2018-11-05 17:39:56 | 芝居
10月1日吉祥寺シアターで、川村毅作「レディ・オルガの人生」を見た(演出:川村毅、ティーファクトリー公演)。

現在に生きる、ある女。普通に学校を卒業し、会社に勤め、ローンでマンションも買った。結婚はしなかったけれど、特に不自由も感じていない。
かといって特にキャリア志向もなく、普通に暮らせればと願っている。誰かと繋がっていたくもないけれど、ひとりでいたいわけでもない。
多少の無理をしても人との付き合いは大事にしなければと思っている。
ずっと、多数の中で目立たずに、静かに生きていようと思ってきた。時々沸き起こる漠然とした不安、思い出したくない思い出。
彼女には隠したいことがあった。でも、自分にとってそれは大切なものだった。
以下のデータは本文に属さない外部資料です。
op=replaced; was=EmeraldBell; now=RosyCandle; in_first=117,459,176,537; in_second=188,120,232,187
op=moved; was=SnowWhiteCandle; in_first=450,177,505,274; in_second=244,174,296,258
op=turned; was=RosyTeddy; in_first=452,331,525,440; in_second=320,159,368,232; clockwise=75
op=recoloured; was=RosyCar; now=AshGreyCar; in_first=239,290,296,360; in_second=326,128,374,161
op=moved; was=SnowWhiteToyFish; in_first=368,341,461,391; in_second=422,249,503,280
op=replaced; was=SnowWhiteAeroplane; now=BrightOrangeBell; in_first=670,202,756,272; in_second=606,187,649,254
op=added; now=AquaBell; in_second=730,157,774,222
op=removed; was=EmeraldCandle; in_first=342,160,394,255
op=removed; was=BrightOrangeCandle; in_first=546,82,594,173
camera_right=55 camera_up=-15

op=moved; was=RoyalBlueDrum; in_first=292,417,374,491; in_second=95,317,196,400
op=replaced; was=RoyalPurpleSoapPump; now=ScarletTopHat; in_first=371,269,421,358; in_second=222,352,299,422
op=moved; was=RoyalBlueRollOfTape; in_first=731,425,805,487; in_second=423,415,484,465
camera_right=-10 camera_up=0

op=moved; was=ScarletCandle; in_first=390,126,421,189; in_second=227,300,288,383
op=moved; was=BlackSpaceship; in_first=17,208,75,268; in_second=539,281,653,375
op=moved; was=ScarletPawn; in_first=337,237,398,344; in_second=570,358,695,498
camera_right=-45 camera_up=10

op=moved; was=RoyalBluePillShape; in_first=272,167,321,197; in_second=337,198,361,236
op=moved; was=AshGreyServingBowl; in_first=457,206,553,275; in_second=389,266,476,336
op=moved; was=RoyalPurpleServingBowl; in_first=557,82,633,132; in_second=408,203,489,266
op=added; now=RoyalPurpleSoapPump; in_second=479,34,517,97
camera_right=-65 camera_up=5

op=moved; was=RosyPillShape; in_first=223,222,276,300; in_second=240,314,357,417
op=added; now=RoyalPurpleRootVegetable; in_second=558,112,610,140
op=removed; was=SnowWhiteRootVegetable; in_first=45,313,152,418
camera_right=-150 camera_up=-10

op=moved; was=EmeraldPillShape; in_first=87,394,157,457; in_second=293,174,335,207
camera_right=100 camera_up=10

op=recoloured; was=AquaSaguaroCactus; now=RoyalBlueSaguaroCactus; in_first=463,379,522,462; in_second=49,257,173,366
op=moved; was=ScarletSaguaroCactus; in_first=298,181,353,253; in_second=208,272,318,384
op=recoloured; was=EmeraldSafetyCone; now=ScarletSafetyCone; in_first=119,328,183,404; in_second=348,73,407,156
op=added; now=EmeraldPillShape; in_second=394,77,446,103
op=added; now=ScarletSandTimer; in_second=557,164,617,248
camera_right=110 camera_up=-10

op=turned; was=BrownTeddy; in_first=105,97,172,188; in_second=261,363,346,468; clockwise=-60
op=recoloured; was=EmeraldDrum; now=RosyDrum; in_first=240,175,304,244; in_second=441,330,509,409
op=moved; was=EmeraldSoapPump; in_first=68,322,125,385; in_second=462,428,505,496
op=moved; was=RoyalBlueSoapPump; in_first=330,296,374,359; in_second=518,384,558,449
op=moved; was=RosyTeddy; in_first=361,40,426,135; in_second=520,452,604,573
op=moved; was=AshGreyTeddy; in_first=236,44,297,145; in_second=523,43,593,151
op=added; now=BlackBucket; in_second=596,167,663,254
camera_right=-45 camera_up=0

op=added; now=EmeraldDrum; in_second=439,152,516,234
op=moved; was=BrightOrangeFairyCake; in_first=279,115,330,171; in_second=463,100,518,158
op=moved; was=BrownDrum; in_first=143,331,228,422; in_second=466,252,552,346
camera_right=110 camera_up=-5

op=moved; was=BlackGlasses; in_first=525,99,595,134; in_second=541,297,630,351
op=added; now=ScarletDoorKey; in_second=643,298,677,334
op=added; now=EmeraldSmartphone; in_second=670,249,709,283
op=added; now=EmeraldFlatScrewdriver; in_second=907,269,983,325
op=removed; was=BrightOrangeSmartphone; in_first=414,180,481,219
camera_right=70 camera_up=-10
だってそれは、本当は私の個性だから。
・・・・・・彼女には美しい立派な髭があったのだ。(チラシより)

レディ・オルガ(本名ジェーン・バーネル)という米国人女性は、内分泌腺の異常による多毛症により2歳から髭が生え始めたという。
4歳の時、母親にサーカスに売られたのを皮切りに、1940年頃まで、アメリカ最大のサーカスのスター「髭女」として活躍し、1932年
の映画「フリークス」にも出演している由。

物語は現代日本に生きる地味な若い女性を中心に展開する。彼女は会社で何となく孤立しており、ある時、小さな劇団に入団しようと
するが、そこは実はサーカスだった・・・?

いくつもの挿話がにぎやかに盛り込まれている。
中ではドラキュラ伯爵の話など面白い。
ただ、ドラキュラ伯や鬼一族などファンタジックな異形の人々はいいが、シャム双生児の姉妹のシーンだけは笑えなかった。
何年も前だが、実際にちょうどあんな形で結合したまま10代後半まで成長した姉妹が外国にいて、思春期を迎え、悩み深く、
将来の夢もそれぞれにあり、分離手術をしたが、失敗して二人共亡くなったことがあった。
そのことがあまりに悲しく記憶に残っているので。
それから、シャボン玉劇場のコントは古過ぎて、観客のほとんどは分からないのでは?

役者では、占い師役などの、のぐち和美が懐しい。かつて寺山修二の芝居で見た、独特の存在感ある怪優。 
主演の渡辺真起子は初めて見たが、好演。

作者はシェイクスピアが好きらしい。
劇中劇の脚本を担当するアルビノの青年は、ハムレットのセリフをいろいろ口にする。

川村毅の作品は初めて見たが、今という時代を見つめる、鋭くて温かいまなざしを持つ人だと思った。